*** Records shown ***

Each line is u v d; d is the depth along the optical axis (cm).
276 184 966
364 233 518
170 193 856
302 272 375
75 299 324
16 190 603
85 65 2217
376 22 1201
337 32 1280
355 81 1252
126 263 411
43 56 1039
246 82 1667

*** End of Records shown ***
*** Records shown ***

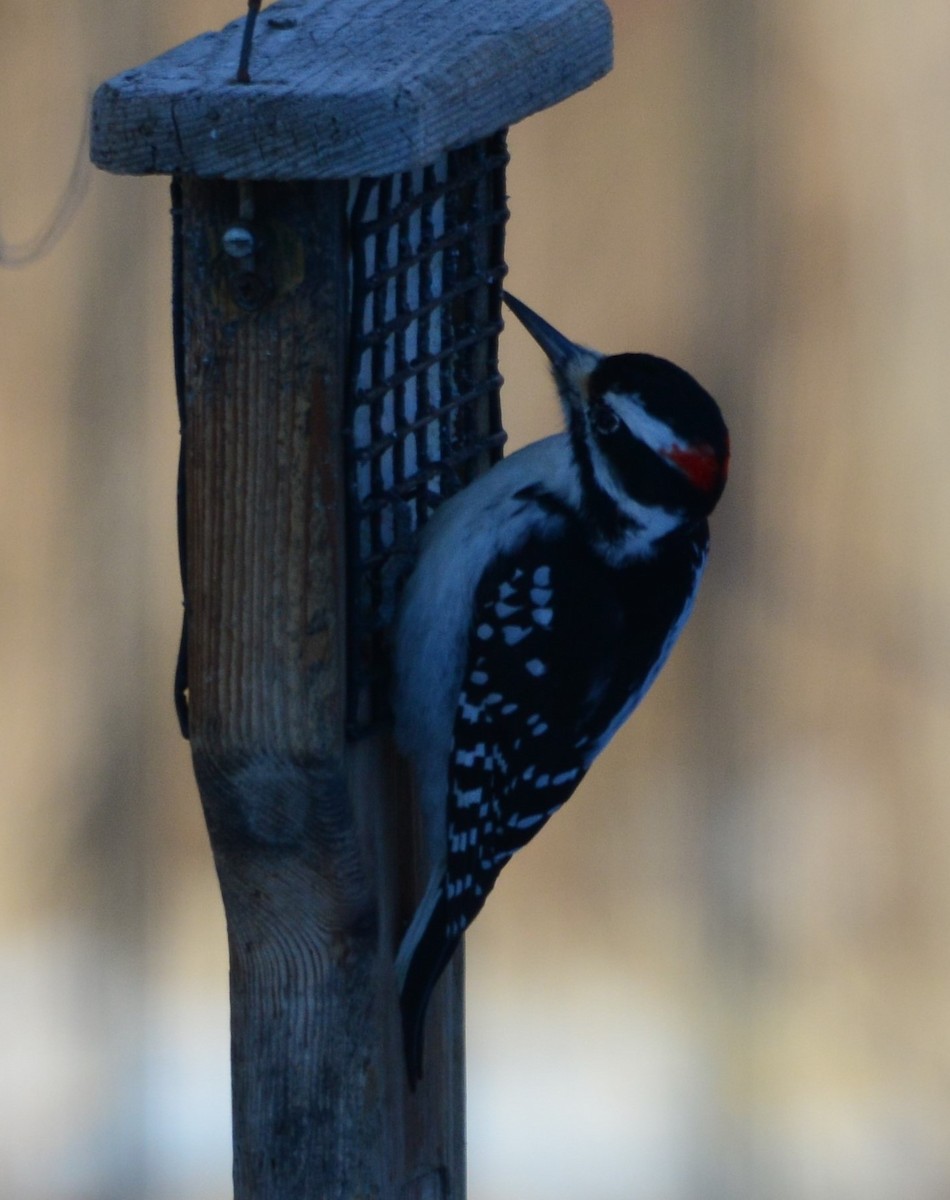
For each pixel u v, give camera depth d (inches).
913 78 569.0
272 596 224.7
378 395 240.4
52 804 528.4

*** End of Records shown ***

**What the task asks:** Reproduce the entries above exactly, but only the lines between the line holding "Each line is" and the line holding "246 82 1667", inclusive.

**Written response:**
Each line is u v d; d is the depth along the optical axis (cm).
276 184 966
364 233 518
170 193 856
302 272 375
75 299 324
16 190 603
85 65 2217
376 22 1201
337 32 1280
355 81 1252
126 263 411
43 56 1039
246 82 1667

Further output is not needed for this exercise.